## Task brief
Can you write out all of the material below, word for word?
<<<<
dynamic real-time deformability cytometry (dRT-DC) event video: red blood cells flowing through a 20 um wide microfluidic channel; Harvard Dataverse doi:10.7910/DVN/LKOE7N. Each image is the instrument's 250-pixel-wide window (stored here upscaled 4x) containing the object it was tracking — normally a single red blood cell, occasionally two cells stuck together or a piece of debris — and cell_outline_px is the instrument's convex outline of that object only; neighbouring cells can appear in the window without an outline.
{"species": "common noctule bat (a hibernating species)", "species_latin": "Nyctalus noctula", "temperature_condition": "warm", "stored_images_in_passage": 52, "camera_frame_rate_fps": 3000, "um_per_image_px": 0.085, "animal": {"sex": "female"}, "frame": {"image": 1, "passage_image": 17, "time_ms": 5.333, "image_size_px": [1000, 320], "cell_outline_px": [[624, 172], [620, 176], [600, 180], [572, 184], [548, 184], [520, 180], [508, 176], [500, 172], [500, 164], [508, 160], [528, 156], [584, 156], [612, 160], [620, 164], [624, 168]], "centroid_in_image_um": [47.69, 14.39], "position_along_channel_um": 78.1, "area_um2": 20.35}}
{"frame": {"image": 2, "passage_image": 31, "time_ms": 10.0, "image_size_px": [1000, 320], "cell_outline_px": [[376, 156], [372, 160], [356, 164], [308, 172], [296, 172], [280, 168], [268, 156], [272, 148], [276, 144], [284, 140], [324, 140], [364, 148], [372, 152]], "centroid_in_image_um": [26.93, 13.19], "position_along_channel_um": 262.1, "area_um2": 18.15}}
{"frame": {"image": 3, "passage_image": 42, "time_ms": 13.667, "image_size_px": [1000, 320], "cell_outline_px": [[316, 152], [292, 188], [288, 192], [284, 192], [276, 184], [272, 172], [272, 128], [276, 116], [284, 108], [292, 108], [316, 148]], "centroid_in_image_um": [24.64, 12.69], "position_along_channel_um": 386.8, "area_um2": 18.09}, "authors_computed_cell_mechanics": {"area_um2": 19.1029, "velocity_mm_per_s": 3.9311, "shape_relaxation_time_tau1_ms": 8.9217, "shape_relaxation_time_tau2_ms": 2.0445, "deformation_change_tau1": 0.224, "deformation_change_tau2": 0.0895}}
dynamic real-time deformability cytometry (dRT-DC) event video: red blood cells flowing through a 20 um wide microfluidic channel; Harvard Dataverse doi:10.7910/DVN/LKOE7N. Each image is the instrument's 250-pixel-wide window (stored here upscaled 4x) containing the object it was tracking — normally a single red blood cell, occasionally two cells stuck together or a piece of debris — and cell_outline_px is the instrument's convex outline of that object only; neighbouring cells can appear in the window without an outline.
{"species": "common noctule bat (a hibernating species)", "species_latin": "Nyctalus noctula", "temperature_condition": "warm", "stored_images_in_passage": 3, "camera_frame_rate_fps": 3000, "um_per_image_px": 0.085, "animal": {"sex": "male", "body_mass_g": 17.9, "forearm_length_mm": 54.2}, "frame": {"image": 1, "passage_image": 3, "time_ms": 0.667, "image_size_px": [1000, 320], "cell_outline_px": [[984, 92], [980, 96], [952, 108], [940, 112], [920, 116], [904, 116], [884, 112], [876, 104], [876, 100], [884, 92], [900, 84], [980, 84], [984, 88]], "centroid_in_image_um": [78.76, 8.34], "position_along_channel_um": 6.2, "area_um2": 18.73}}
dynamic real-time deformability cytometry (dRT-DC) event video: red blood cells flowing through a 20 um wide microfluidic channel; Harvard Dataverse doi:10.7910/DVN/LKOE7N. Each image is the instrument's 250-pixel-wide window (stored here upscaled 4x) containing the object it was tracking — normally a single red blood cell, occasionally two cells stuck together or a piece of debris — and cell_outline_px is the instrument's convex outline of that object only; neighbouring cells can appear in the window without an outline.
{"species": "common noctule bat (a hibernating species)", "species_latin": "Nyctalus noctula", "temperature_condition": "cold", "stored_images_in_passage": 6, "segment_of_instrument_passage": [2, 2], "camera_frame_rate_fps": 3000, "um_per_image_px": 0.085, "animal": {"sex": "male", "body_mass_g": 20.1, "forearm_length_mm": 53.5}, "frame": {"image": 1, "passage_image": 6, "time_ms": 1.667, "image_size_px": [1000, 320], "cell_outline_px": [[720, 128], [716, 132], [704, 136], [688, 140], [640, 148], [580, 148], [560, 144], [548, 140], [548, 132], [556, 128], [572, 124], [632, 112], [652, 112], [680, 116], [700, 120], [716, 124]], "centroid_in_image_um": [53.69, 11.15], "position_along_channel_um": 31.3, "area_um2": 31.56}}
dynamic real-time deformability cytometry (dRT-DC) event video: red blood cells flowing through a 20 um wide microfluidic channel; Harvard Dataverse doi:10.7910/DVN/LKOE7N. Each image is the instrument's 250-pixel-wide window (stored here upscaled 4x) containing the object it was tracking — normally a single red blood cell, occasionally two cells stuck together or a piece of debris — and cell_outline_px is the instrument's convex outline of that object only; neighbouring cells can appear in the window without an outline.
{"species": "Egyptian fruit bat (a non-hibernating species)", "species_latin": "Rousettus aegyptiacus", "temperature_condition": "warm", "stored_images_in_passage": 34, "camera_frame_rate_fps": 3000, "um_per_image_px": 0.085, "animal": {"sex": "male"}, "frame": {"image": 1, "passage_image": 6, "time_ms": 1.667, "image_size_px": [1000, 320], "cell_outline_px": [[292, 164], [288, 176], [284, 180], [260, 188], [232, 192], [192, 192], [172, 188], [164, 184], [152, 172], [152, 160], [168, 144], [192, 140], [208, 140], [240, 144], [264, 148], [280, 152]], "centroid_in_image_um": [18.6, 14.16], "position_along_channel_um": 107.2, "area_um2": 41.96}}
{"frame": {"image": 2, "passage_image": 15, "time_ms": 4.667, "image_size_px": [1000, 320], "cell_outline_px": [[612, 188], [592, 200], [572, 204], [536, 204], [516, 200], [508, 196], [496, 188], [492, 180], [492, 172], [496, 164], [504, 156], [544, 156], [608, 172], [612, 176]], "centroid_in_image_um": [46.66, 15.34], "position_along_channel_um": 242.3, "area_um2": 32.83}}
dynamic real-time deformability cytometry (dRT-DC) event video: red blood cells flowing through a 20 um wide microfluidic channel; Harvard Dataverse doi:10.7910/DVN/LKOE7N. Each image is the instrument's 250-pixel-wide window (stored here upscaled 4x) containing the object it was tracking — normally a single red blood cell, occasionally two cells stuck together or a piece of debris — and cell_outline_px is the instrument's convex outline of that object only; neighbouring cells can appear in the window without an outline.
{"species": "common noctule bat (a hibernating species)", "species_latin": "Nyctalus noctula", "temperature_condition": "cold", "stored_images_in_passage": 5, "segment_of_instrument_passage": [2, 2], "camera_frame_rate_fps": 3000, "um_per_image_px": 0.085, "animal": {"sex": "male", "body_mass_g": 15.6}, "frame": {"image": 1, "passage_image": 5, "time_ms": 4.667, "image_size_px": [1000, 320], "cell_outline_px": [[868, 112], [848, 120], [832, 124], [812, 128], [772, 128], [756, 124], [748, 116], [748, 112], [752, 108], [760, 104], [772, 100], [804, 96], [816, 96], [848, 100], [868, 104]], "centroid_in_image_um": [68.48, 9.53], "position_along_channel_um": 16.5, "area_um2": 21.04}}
>>>>
## Response to the task
dynamic real-time deformability cytometry (dRT-DC) event video: red blood cells flowing through a 20 um wide microfluidic channel; Harvard Dataverse doi:10.7910/DVN/LKOE7N. Each image is the instrument's 250-pixel-wide window (stored here upscaled 4x) containing the object it was tracking — normally a single red blood cell, occasionally two cells stuck together or a piece of debris — and cell_outline_px is the instrument's convex outline of that object only; neighbouring cells can appear in the window without an outline.
{"species": "common noctule bat (a hibernating species)", "species_latin": "Nyctalus noctula", "temperature_condition": "warm", "stored_images_in_passage": 52, "camera_frame_rate_fps": 3000, "um_per_image_px": 0.085, "animal": {"sex": "female"}, "frame": {"image": 1, "passage_image": 17, "time_ms": 5.333, "image_size_px": [1000, 320], "cell_outline_px": [[624, 172], [620, 176], [600, 180], [572, 184], [548, 184], [520, 180], [508, 176], [500, 172], [500, 164], [508, 160], [528, 156], [584, 156], [612, 160], [620, 164], [624, 168]], "centroid_in_image_um": [47.69, 14.39], "position_along_channel_um": 78.1, "area_um2": 20.35}}
{"frame": {"image": 2, "passage_image": 31, "time_ms": 10.0, "image_size_px": [1000, 320], "cell_outline_px": [[376, 156], [372, 160], [356, 164], [308, 172], [296, 172], [280, 168], [268, 156], [272, 148], [276, 144], [284, 140], [324, 140], [364, 148], [372, 152]], "centroid_in_image_um": [26.93, 13.19], "position_along_channel_um": 262.1, "area_um2": 18.15}}
{"frame": {"image": 3, "passage_image": 42, "time_ms": 13.667, "image_size_px": [1000, 320], "cell_outline_px": [[316, 152], [292, 188], [288, 192], [284, 192], [276, 184], [272, 172], [272, 128], [276, 116], [284, 108], [292, 108], [316, 148]], "centroid_in_image_um": [24.64, 12.69], "position_along_channel_um": 386.8, "area_um2": 18.09}, "authors_computed_cell_mechanics": {"area_um2": 19.1029, "velocity_mm_per_s": 3.9311, "shape_relaxation_time_tau1_ms": 8.9217, "shape_relaxation_time_tau2_ms": 2.0445, "deformation_change_tau1": 0.224, "deformation_change_tau2": 0.0895}}
dynamic real-time deformability cytometry (dRT-DC) event video: red blood cells flowing through a 20 um wide microfluidic channel; Harvard Dataverse doi:10.7910/DVN/LKOE7N. Each image is the instrument's 250-pixel-wide window (stored here upscaled 4x) containing the object it was tracking — normally a single red blood cell, occasionally two cells stuck together or a piece of debris — and cell_outline_px is the instrument's convex outline of that object only; neighbouring cells can appear in the window without an outline.
{"species": "common noctule bat (a hibernating species)", "species_latin": "Nyctalus noctula", "temperature_condition": "warm", "stored_images_in_passage": 3, "camera_frame_rate_fps": 3000, "um_per_image_px": 0.085, "animal": {"sex": "male", "body_mass_g": 17.9, "forearm_length_mm": 54.2}, "frame": {"image": 1, "passage_image": 3, "time_ms": 0.667, "image_size_px": [1000, 320], "cell_outline_px": [[984, 92], [980, 96], [952, 108], [940, 112], [920, 116], [904, 116], [884, 112], [876, 104], [876, 100], [884, 92], [900, 84], [980, 84], [984, 88]], "centroid_in_image_um": [78.76, 8.34], "position_along_channel_um": 6.2, "area_um2": 18.73}}
dynamic real-time deformability cytometry (dRT-DC) event video: red blood cells flowing through a 20 um wide microfluidic channel; Harvard Dataverse doi:10.7910/DVN/LKOE7N. Each image is the instrument's 250-pixel-wide window (stored here upscaled 4x) containing the object it was tracking — normally a single red blood cell, occasionally two cells stuck together or a piece of debris — and cell_outline_px is the instrument's convex outline of that object only; neighbouring cells can appear in the window without an outline.
{"species": "common noctule bat (a hibernating species)", "species_latin": "Nyctalus noctula", "temperature_condition": "cold", "stored_images_in_passage": 6, "segment_of_instrument_passage": [2, 2], "camera_frame_rate_fps": 3000, "um_per_image_px": 0.085, "animal": {"sex": "male", "body_mass_g": 20.1, "forearm_length_mm": 53.5}, "frame": {"image": 1, "passage_image": 6, "time_ms": 1.667, "image_size_px": [1000, 320], "cell_outline_px": [[720, 128], [716, 132], [704, 136], [688, 140], [640, 148], [580, 148], [560, 144], [548, 140], [548, 132], [556, 128], [572, 124], [632, 112], [652, 112], [680, 116], [700, 120], [716, 124]], "centroid_in_image_um": [53.69, 11.15], "position_along_channel_um": 31.3, "area_um2": 31.56}}
dynamic real-time deformability cytometry (dRT-DC) event video: red blood cells flowing through a 20 um wide microfluidic channel; Harvard Dataverse doi:10.7910/DVN/LKOE7N. Each image is the instrument's 250-pixel-wide window (stored here upscaled 4x) containing the object it was tracking — normally a single red blood cell, occasionally two cells stuck together or a piece of debris — and cell_outline_px is the instrument's convex outline of that object only; neighbouring cells can appear in the window without an outline.
{"species": "Egyptian fruit bat (a non-hibernating species)", "species_latin": "Rousettus aegyptiacus", "temperature_condition": "warm", "stored_images_in_passage": 34, "camera_frame_rate_fps": 3000, "um_per_image_px": 0.085, "animal": {"sex": "male"}, "frame": {"image": 1, "passage_image": 6, "time_ms": 1.667, "image_size_px": [1000, 320], "cell_outline_px": [[292, 164], [288, 176], [284, 180], [260, 188], [232, 192], [192, 192], [172, 188], [164, 184], [152, 172], [152, 160], [168, 144], [192, 140], [208, 140], [240, 144], [264, 148], [280, 152]], "centroid_in_image_um": [18.6, 14.16], "position_along_channel_um": 107.2, "area_um2": 41.96}}
{"frame": {"image": 2, "passage_image": 15, "time_ms": 4.667, "image_size_px": [1000, 320], "cell_outline_px": [[612, 188], [592, 200], [572, 204], [536, 204], [516, 200], [508, 196], [496, 188], [492, 180], [492, 172], [496, 164], [504, 156], [544, 156], [608, 172], [612, 176]], "centroid_in_image_um": [46.66, 15.34], "position_along_channel_um": 242.3, "area_um2": 32.83}}
dynamic real-time deformability cytometry (dRT-DC) event video: red blood cells flowing through a 20 um wide microfluidic channel; Harvard Dataverse doi:10.7910/DVN/LKOE7N. Each image is the instrument's 250-pixel-wide window (stored here upscaled 4x) containing the object it was tracking — normally a single red blood cell, occasionally two cells stuck together or a piece of debris — and cell_outline_px is the instrument's convex outline of that object only; neighbouring cells can appear in the window without an outline.
{"species": "common noctule bat (a hibernating species)", "species_latin": "Nyctalus noctula", "temperature_condition": "cold", "stored_images_in_passage": 5, "segment_of_instrument_passage": [2, 2], "camera_frame_rate_fps": 3000, "um_per_image_px": 0.085, "animal": {"sex": "male", "body_mass_g": 15.6}, "frame": {"image": 1, "passage_image": 5, "time_ms": 4.667, "image_size_px": [1000, 320], "cell_outline_px": [[868, 112], [848, 120], [832, 124], [812, 128], [772, 128], [756, 124], [748, 116], [748, 112], [752, 108], [760, 104], [772, 100], [804, 96], [816, 96], [848, 100], [868, 104]], "centroid_in_image_um": [68.48, 9.53], "position_along_channel_um": 16.5, "area_um2": 21.04}}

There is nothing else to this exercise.